To do: Retype each line of the material exactly, please, skipping any picture in it.

Data to use:
----
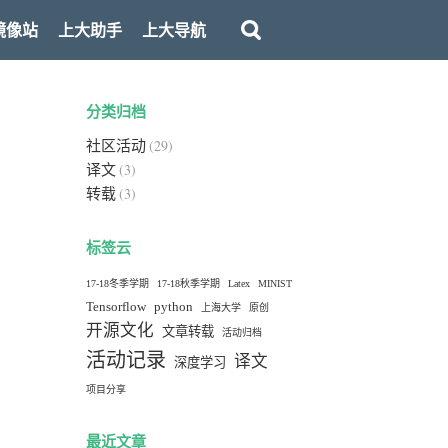
镜像站
上大助手
上大导航
分类归档
29
社区活动
3
译文
3
转载
标签云
17-18冬季学期
17-18秋季学期
Latex
MINIST
Tensorflow
python
上海大学
原创
开源文化
文章转载
活动归档
活动记录
译文
深度学习
项目分享
最近文章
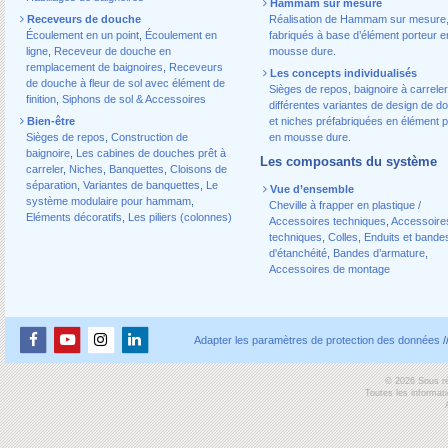
Hammam sur mesure
Receveurs de douche
Réalisation de Hammam sur mesure
Écoulement en un point
,
Écoulement en
fabriqués à base d’élément porteur e
ligne
,
Receveur de douche en
mousse dure.
remplacement de baignoires
,
Receveurs
Les concepts individualisés
de douche à fleur de sol avec élément de
Sièges de repos, baignoire à carreler
finition
,
Siphons de sol & Accessoires
différentes variantes de design de d
Bien-être
et niches préfabriquées en élément p
Sièges de repos
,
Construction de
en mousse dure.
baignoire
,
Les cabines de douches prêt à
Les composants du système
carreler
,
Niches
,
Banquettes
,
Cloisons de
séparation
,
Variantes de banquettes
,
Le
Vue d’ensemble
système modulaire pour hammam
,
Cheville à frapper en plastique /
Eléments décoratifs
,
Les piliers (colonnes)
Accessoires techniques
,
Accessoire
techniques
,
Colles
,
Enduits et bande
d'étanchéité
,
Bandes d’armature
,
Accessoires de montage
Adapter les paramètres de protection des données
/
© 2026 Sous ré
Toutes les informat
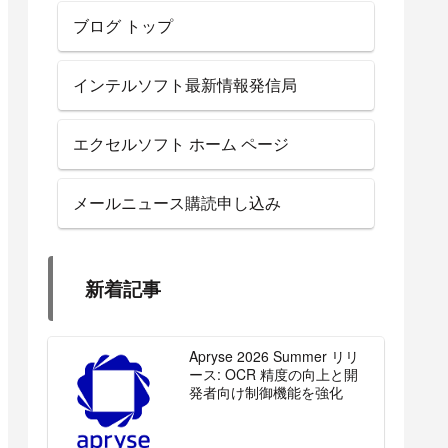
ブログ トップ
インテルソフト最新情報発信局
エクセルソフト ホーム ページ
メールニュース購読申し込み
新着記事
Apryse 2026 Summer リリ
ース: OCR 精度の向上と開
発者向け制御機能を強化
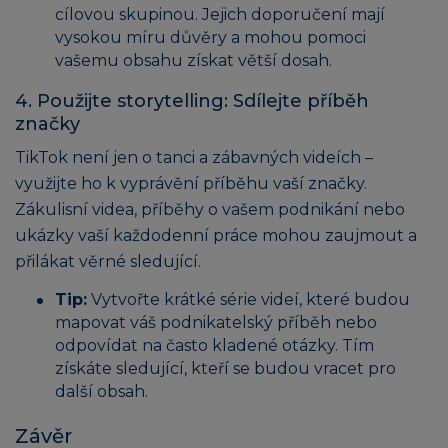
cílovou skupinou. Jejich doporučení mají
vysokou míru důvěry a mohou pomoci
vašemu obsahu získat větší dosah.
4. Použijte storytelling: Sdílejte příběh
značky
TikTok není jen o tanci a zábavných videích –
využijte ho k vyprávění příběhu vaší značky.
Zákulisní videa, příběhy o vašem podnikání nebo
ukázky vaší každodenní práce mohou zaujmout a
přilákat věrné sledující.
Tip:
Vytvořte krátké série videí, které budou
mapovat váš podnikatelský příběh nebo
odpovídat na často kladené otázky. Tím
získáte sledující, kteří se budou vracet pro
další obsah.
Závěr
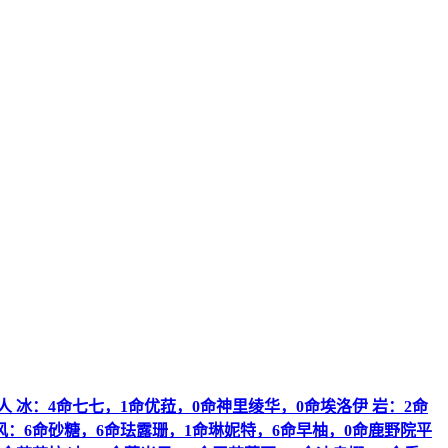
人 冰：4命七七，1命优菈，0命神里绫华，0命埃洛伊 岩：2命
 风：6命砂糖，6命珐露珊，1命琳妮特，6命早柚，0命鹿野院平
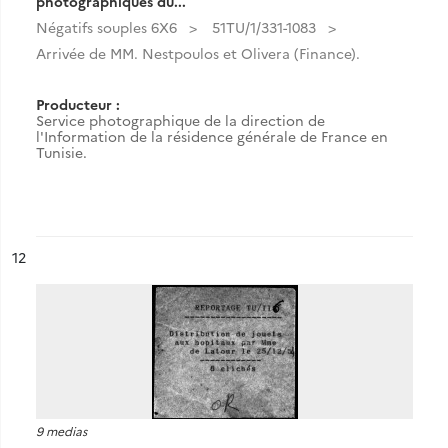
photographiques du...
Négatifs souples 6X6
51TU/1/331-1083
Arrivée de MM. Nestpoulos et Olivera (Finance).
Producteur :
Service photographique de la direction de
l'Information de la résidence générale de France en
Tunisie.
ésultat n°
12
9 medias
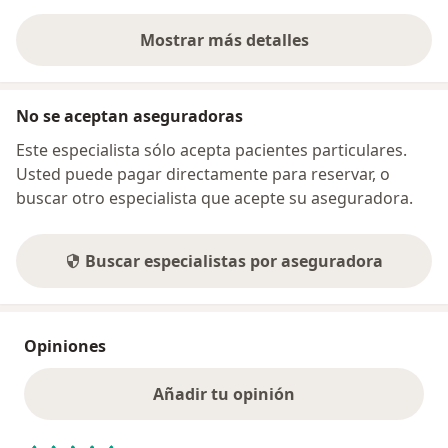
Mostrar más detalles
sobre la dirección
No se aceptan aseguradoras
Este especialista sólo acepta pacientes particulares.
Usted puede pagar directamente para reservar, o
buscar otro especialista que acepte su aseguradora.
Buscar especialistas por aseguradora
Opiniones
Añadir tu opinión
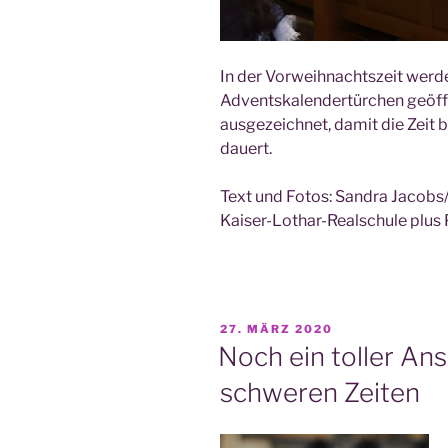
In der Vor­weih­nachts­zeit wer­
Advents­ka­len­der­tür­chen geöff
aus­ge­zeich­net, damit die Zeit 
dauert.
Text und Fotos: San­dra Jacobs/
Kai­ser-Lothar-Real­schu­le plu
VERÖFFENTLICHT
27. MÄRZ 2020
AM
Noch ein toller An
schweren Zeiten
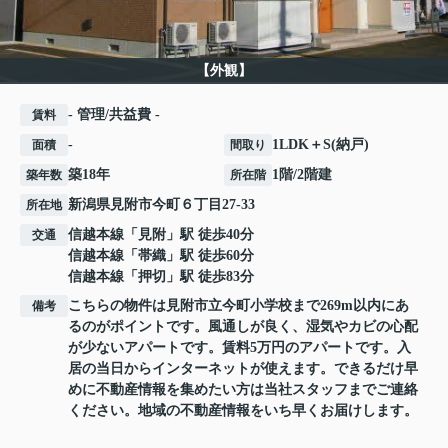
【外観】
- 管理/共益費 -
賃料
-
1LDK＋S(納戸)
面積
間取り
築18年
1階/2階建
築年数
所在階
新潟県
見附市
今町
６丁目27-33
所在地
信越本線
「
見附
」駅 徒歩40分
交通
信越本線
「
帯織
」駅 徒歩60分
信越本線
「
押切
」駅 徒歩83分
こちらの物件は見附市立今町小学校まで269m以内にあ
備考
るのがポイントです。風通しが良く、湿気やカビの心配
が少ないアパートです。賃料5万円のアパートです。入
居の当日からインターネットが使えます。できるだけ早
めに不動産情報を集めたい方は当社スタッフまでご連絡
ください。地域の不動産情報をいち早くお届けします。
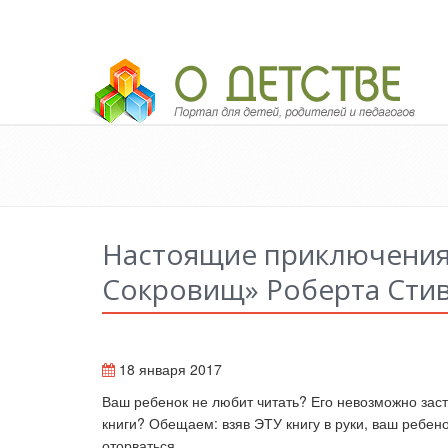
Педагогический портал «О детстве»
Настоящие приключения
Сокровищ» Роберта Сти
18 января 2017
Ваш ребенок не любит читать? Его невозможно заста
книги? Обещаем: взяв ЭТУ книгу в руки, ваш ребено
оторваться.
----
Solved problem:
镜像站
上大助手
上大导航
分类归档
29
社区活动
3
译文
3
转载
标签云
17-18冬季学期
17-18秋季学期
Latex
MINIST
Tensorflow
python
上海大学
原创
开源文化
文章转载
活动归档
活动记录
译文
深度学习
项目分享
最近文章
Hammam sur mesure
Receveurs de douche
Réalisation de Hammam sur mesure
Écoulement en un point
,
Écoulement en
fabriqués à base d’élément porteur e
ligne
,
Receveur de douche en
mousse dure.
remplacement de baignoires
,
Receveurs
Les concepts individualisés
de douche à fleur de sol avec élément de
Sièges de repos, baignoire à carreler
finition
,
Siphons de sol & Accessoires
différentes variantes de design de d
Bien-être
et niches préfabriquées en élément p
Sièges de repos
,
Construction de
en mousse dure.
baignoire
,
Les cabines de douches prêt à
Les composants du système
carreler
,
Niches
,
Banquettes
,
Cloisons de
séparation
,
Variantes de banquettes
,
Le
Vue d’ensemble
système modulaire pour hammam
,
Cheville à frapper en plastique /
Eléments décoratifs
,
Les piliers (colonnes)
Accessoires techniques
,
Accessoire
techniques
,
Colles
,
Enduits et bande
d'étanchéité
,
Bandes d’armature
,
Accessoires de montage
Adapter les paramètres de protection des données
/
© 2026 Sous ré
Toutes les informat
ブログ トップ
インテルソフト最新情報発信局
エクセルソフト ホーム ページ
メールニュース購読申し込み
新着記事
Apryse 2026 Summer リリ
ース: OCR 精度の向上と開
発者向け制御機能を強化
cílovou skupinou. Jejich doporučení mají
vysokou míru důvěry a mohou pomoci
vašemu obsahu získat větší dosah.
4. Použijte storytelling: Sdílejte příběh
značky
TikTok není jen o tanci a zábavných videích –
využijte ho k vyprávění příběhu vaší značky.
Zákulisní videa, příběhy o vašem podnikání nebo
ukázky vaší každodenní práce mohou zaujmout a
přilákat věrné sledující.
Tip:
Vytvořte krátké série videí, které budou
mapovat váš podnikatelský příběh nebo
odpovídat na často kladené otázky. Tím
získáte sledující, kteří se budou vracet pro
další obsah.
Závěr
人 冰：4命七七，1命优菈，0命神里绫华，0命埃洛伊 岩：2命
 风：6命砂糖，6命珐露珊，1命琳妮特，6命早柚，0命鹿野院平
photographiques du...
Négatifs souples 6X6
51TU/1/331-1083
Arrivée de MM. Nestpoulos et Olivera (Finance).
Producteur :
Service photographique de la direction de
l'Information de la résidence générale de France en
Tunisie.
ésultat n°
12
9 medias
Mostrar más detalles
sobre la dirección
No se aceptan aseguradoras
Este especialista sólo acepta pacientes particulares.
Usted puede pagar directamente para reservar, o
buscar otro especialista que acepte su aseguradora.
Buscar especialistas por aseguradora
Opiniones
Añadir tu opinión
In der Vor­weih­nachts­zeit wer­
Advents­ka­len­der­tür­chen geöff
aus­ge­zeich­net, damit die Zeit 
dauert.
Text und Fotos: San­dra Jacobs/
Kai­ser-Lothar-Real­schu­le plu
VERÖFFENTLICHT
27. MÄRZ 2020
AM
Noch ein toller An
schweren Zeiten
【外観】
- 管理/共益費 -
賃料
-
1LDK＋S(納戸)
面積
間取り
築18年
1階/2階建
築年数
所在階
新潟県
見附市
今町
６丁目27-33
所在地
信越本線
「
見附
」駅 徒歩40分
交通
信越本線
「
帯織
」駅 徒歩60分
信越本線
「
押切
」駅 徒歩83分
こちらの物件は見附市立今町小学校まで269m以内にあ
備考
るのがポイントです。風通しが良く、湿気やカビの心配
が少ないアパートです。賃料5万円のアパートです。入
居の当日からインターネットが使えます。できるだけ早
めに不動産情報を集めたい方は当社スタッフまでご連絡
ください。地域の不動産情報をいち早くお届けします。
Педагогический портал «О детстве»
Настоящие приключения
Сокровищ» Роберта Сти
18 января 2017
Ваш ребенок не любит читать? Его невозможно заста
книги? Обещаем: взяв ЭТУ книгу в руки, ваш ребено
оторваться.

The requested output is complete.